#### [Assignment]
Give the entries below again, word for word, and leave out the images.

#### [Input records]
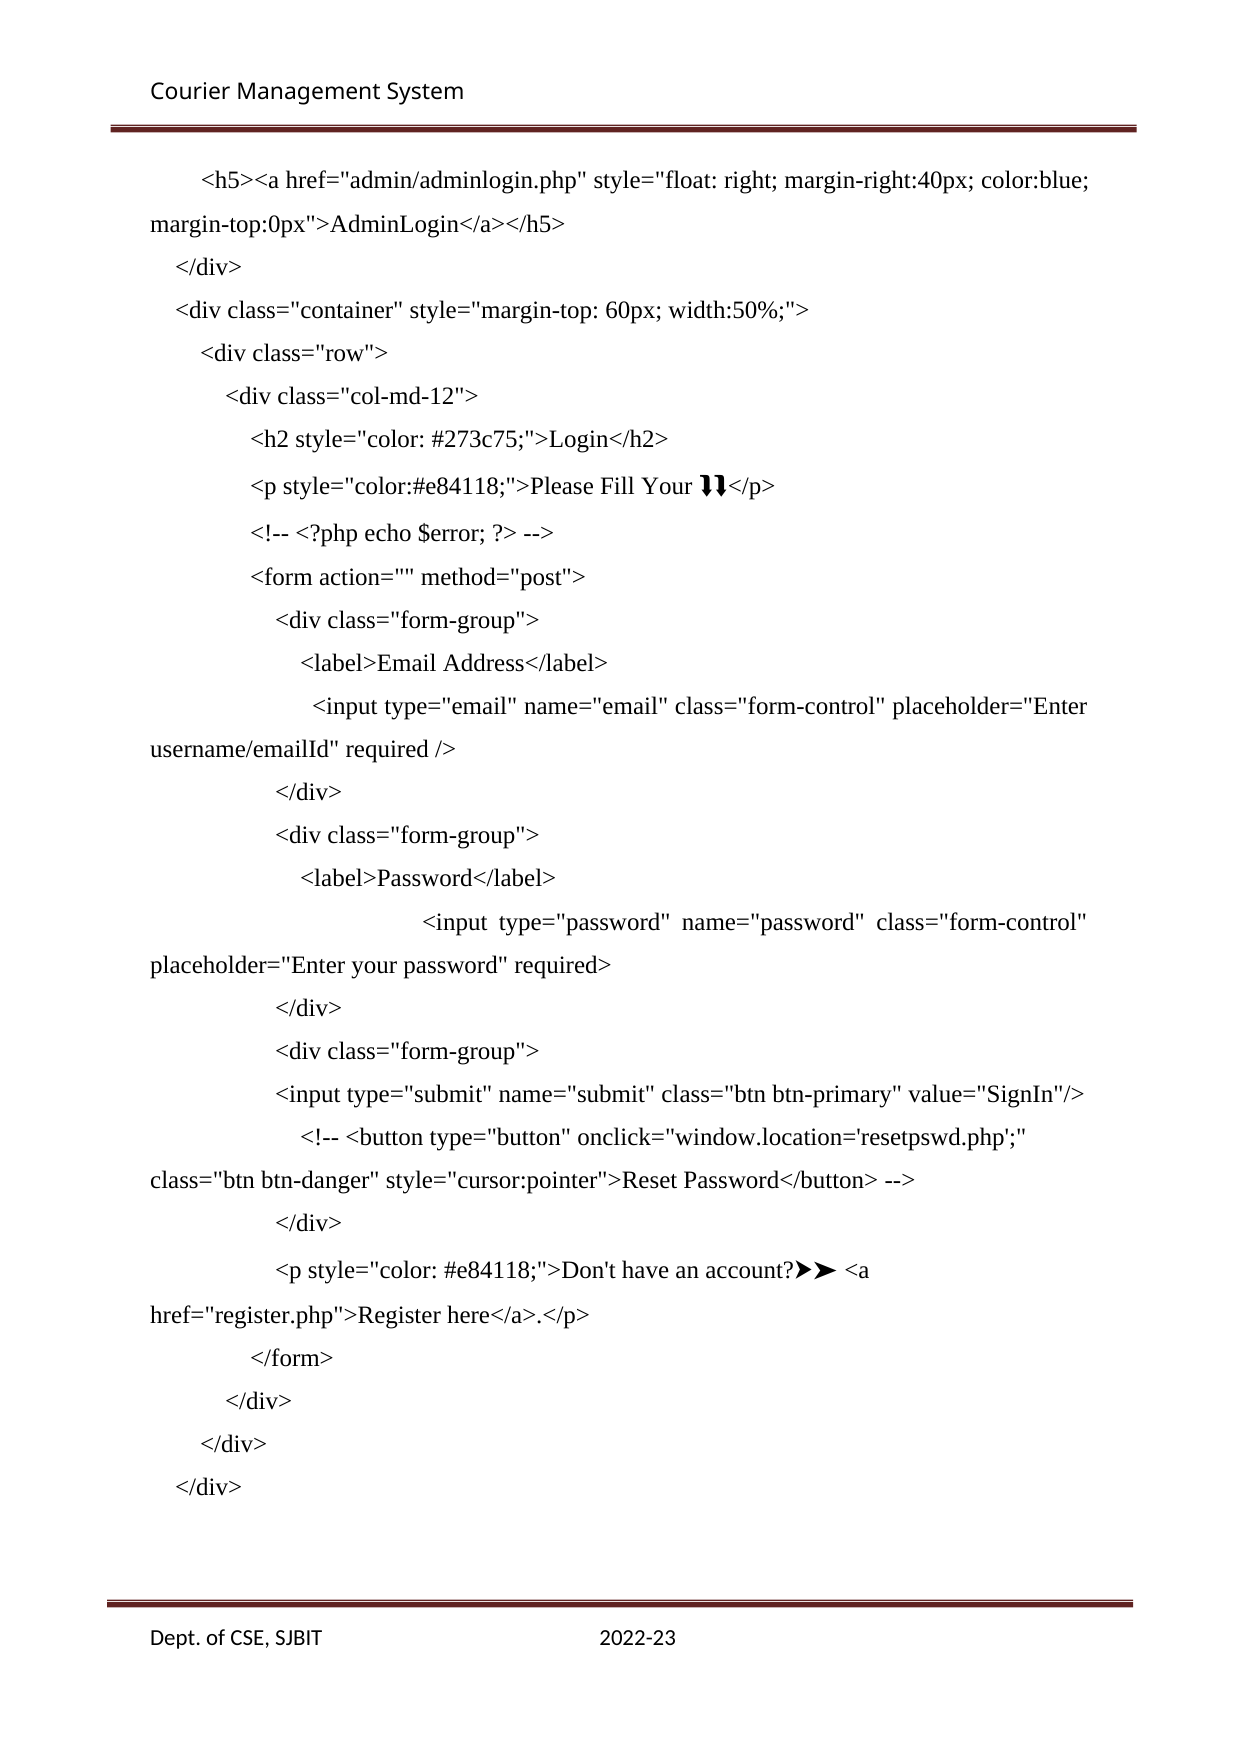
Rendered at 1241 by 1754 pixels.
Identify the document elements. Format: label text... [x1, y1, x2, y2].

text <h2 style="color: #273c75;">Login</h2> [150, 424, 1090, 453]
text </div> [150, 1208, 1090, 1237]
text <div class="form-group"> [150, 605, 1090, 633]
text <div class="form-group"> [150, 1036, 1090, 1065]
text <h5><a href="admin/adminlogin.php" style="float: right; margin-right:40px; color:blue; margin-top:0px">AdminLogin</a></h5> [150, 166, 1090, 237]
text </div> [150, 252, 1090, 281]
text </div> [150, 777, 1090, 806]
text <p style="color: #e84118;">Don't have an account?⮞➤ <a href="register.php">Register here</a>.</p> [150, 1252, 1090, 1329]
text <!-- <?php echo $error; ?> --> [150, 518, 1090, 547]
text <div class="container" style="margin-top: 60px; width:50%;"> [150, 295, 1090, 324]
text </div> [150, 1472, 1090, 1501]
text <form action="" method="post"> [150, 562, 1090, 590]
text <label>Password</label> [150, 863, 1090, 892]
text <input type="submit" name="submit" class="btn btn-primary" value="SignIn"/> [150, 1079, 1090, 1108]
text </form> [150, 1343, 1090, 1372]
text <label>Email Address</label> [150, 648, 1090, 677]
text </div> [150, 1386, 1090, 1415]
text <p style="color:#e84118;">Please Fill Your ⮯⮯</p> [150, 467, 1090, 501]
text <div class="col-md-12"> [150, 381, 1090, 410]
text <div class="form-group"> [150, 820, 1090, 849]
text <input type="email" name="email" class="form-control" placeholder="Enter username/emailId" required /> [150, 691, 1090, 763]
text </div> [150, 1429, 1090, 1458]
text </div> [150, 993, 1090, 1022]
text <input type="password" name="password" class="form-control" placeholder="Enter your password" required> [150, 907, 1090, 978]
text <!-- <button type="button" onclick="window.location='resetpswd.php';" class="btn btn-danger" style="cursor:pointer">Reset Password</button> --> [150, 1122, 1090, 1194]
text <div class="row"> [150, 338, 1090, 367]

#### [Answer section]
Rendered at 1241 by 1754 pixels.
Identify the document elements. Format: label text... [x1, y1, x2, y2].

text <h2 style="color: #273c75;">Login</h2> [150, 424, 1090, 453]
text </div> [150, 1208, 1090, 1237]
text <div class="form-group"> [150, 605, 1090, 633]
text <div class="form-group"> [150, 1036, 1090, 1065]
text <h5><a href="admin/adminlogin.php" style="float: right; margin-right:40px; color:blue; margin-top:0px">AdminLogin</a></h5> [150, 166, 1090, 237]
text </div> [150, 252, 1090, 281]
text </div> [150, 777, 1090, 806]
text <p style="color: #e84118;">Don't have an account?⮞➤ <a href="register.php">Register here</a>.</p> [150, 1252, 1090, 1329]
text <!-- <?php echo $error; ?> --> [150, 518, 1090, 547]
text <div class="container" style="margin-top: 60px; width:50%;"> [150, 295, 1090, 324]
text </div> [150, 1472, 1090, 1501]
text <form action="" method="post"> [150, 562, 1090, 590]
text <label>Password</label> [150, 863, 1090, 892]
text <input type="submit" name="submit" class="btn btn-primary" value="SignIn"/> [150, 1079, 1090, 1108]
text </form> [150, 1343, 1090, 1372]
text <label>Email Address</label> [150, 648, 1090, 677]
text </div> [150, 1386, 1090, 1415]
text <p style="color:#e84118;">Please Fill Your ⮯⮯</p> [150, 467, 1090, 501]
text <div class="col-md-12"> [150, 381, 1090, 410]
text <div class="form-group"> [150, 820, 1090, 849]
text <input type="email" name="email" class="form-control" placeholder="Enter username/emailId" required /> [150, 691, 1090, 763]
text </div> [150, 1429, 1090, 1458]
text </div> [150, 993, 1090, 1022]
text <input type="password" name="password" class="form-control" placeholder="Enter your password" required> [150, 907, 1090, 978]
text <!-- <button type="button" onclick="window.location='resetpswd.php';" class="btn btn-danger" style="cursor:pointer">Reset Password</button> --> [150, 1122, 1090, 1194]
text <div class="row"> [150, 338, 1090, 367]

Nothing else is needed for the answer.